I have a video I made of crock-pot chicken broth online (before I ditched my crock-pot for my vita-clay) and I omitted using the apple cider vinegar in my recipe. A commenter called me out and mentioned that I left out the most important part! The Apple cider vinegar! Oops! That comment was a great lesson for me, as I prize gelatin in my broth so dearly, I forget to even appreciate the minerals that broth contains. The cider vinegar is added to broth to help extract the minerals from the bones into the broth. I rarely miss this step now and have used coconut vinegar in the past as well but my kitchen is always stocked with apple cider vinegar as it is wonderful for so many things.

 

When buying apple cider vinegar, buy unpasteurized (raw vinegar).  Vinegar that is sold with the “mother”  is alive and will continue to ferment. Towards that end be prepared to see some long strands or increasing amount of sediment chilling in your vinegar. Apple cider vinegar is a traditional farm house food that is important to our agriculturally minded ancestors, transforming quick to spoil apple cider into vinegar that can be useful for months to come in many ways. Not everyone loves the taste of apple cider vinegar as I do, however even for those who are not in love, even a good splash added to your pot of broth will not be detectable as far as flavor is concerned.

 

6 Amazing ways of using of Apple Cider Vinegar

1. Drink a tablespoon of cider vinegar in water for a hydrating, detoxifying, blood sugar balancing, refreshing, drink.

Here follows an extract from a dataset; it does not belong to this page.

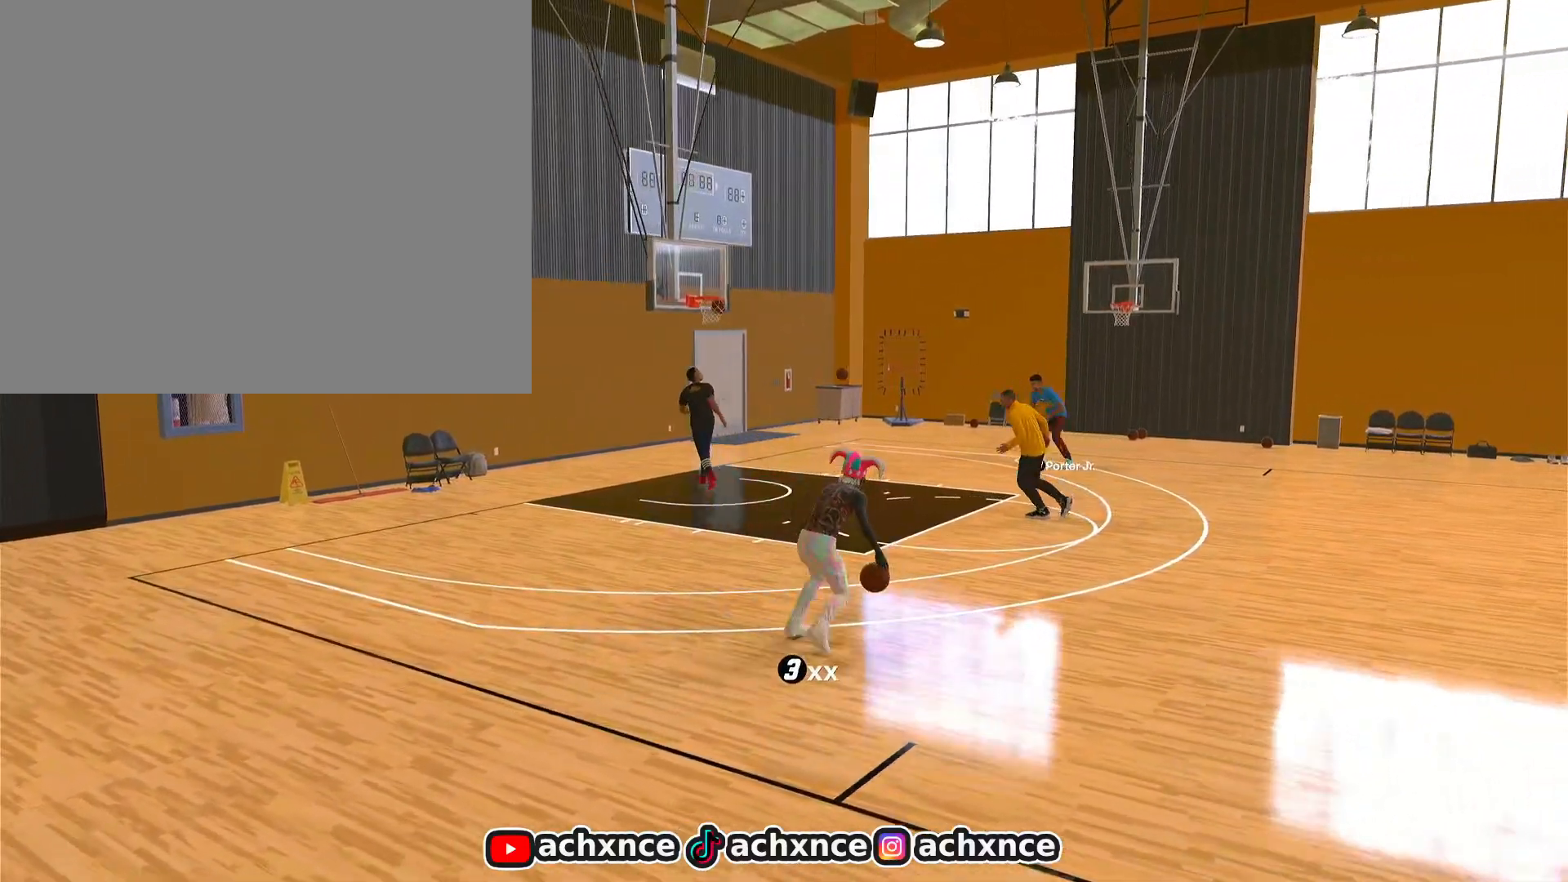
{"buttons": ["SQUARE", "R2"], "left_stick": "center", "right_stick": "center", "events": [[117, "L1", "up"], [433, "SQUARE", "down"]]}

2. I also use apple cider vinegar as a rinse for my hair, post shampoo- and it is the only thing thats ever help with my dry itchy scalp.

3. Save a pump top spray bottle and fill with apple cider vinegar to use as a toner post sun exposure to reduce the chance of peeling skin.

4. Make healthy killer salad dressing with apple cider vinegar.

5. Use apple cider vinegar as the base for amazing marinades.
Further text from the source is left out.